**Request**
When the word "hspace" shows up in a line of the records below, copy that line.

**Source texts of formatted documents**

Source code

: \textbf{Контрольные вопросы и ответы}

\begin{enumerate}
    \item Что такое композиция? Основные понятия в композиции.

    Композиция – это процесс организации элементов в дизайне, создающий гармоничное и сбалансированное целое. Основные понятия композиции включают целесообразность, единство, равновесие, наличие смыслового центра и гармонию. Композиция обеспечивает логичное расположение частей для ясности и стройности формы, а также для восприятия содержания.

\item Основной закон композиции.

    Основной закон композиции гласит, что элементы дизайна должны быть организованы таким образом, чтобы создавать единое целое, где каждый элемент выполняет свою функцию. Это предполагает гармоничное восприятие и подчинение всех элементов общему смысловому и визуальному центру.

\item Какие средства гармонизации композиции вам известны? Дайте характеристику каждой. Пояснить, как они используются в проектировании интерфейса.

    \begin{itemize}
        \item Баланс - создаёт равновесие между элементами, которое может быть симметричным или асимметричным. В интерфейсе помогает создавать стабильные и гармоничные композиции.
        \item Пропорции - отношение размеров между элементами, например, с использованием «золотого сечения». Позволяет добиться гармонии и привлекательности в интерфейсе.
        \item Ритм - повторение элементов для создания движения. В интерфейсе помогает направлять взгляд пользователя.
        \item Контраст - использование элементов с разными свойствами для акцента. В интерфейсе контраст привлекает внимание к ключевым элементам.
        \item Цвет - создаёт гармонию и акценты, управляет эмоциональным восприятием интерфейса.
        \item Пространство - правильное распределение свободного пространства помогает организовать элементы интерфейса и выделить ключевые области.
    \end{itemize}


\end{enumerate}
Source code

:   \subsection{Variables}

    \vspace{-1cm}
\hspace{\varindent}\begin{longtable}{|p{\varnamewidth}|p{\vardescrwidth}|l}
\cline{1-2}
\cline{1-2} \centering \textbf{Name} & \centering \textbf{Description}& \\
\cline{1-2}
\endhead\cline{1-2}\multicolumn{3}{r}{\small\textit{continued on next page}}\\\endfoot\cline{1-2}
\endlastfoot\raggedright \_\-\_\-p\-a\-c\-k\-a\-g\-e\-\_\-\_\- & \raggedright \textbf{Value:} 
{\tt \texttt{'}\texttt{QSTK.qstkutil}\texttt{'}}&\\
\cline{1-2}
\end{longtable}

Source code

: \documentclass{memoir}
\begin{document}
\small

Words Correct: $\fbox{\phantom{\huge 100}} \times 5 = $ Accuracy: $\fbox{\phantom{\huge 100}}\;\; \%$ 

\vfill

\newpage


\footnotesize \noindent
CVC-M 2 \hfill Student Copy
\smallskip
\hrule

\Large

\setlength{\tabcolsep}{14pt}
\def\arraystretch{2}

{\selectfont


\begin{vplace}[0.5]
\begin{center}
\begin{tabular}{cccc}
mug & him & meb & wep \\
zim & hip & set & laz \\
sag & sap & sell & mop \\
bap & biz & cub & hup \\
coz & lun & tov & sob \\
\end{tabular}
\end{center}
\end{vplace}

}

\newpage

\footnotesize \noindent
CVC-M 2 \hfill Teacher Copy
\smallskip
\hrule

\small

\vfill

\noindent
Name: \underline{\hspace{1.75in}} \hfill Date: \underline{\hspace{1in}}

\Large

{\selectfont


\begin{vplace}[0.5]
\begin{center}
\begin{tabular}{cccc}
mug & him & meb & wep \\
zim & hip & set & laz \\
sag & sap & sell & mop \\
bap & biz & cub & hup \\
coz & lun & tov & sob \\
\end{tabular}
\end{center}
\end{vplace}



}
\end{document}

**Answer space**
\hspace{\varindent}\begin{longtable}{|p{\varnamewidth}|p{\vardescrwidth}|l}
Name: \underline{\hspace{1.75in}} \hfill Date: \underline{\hspace{1in}}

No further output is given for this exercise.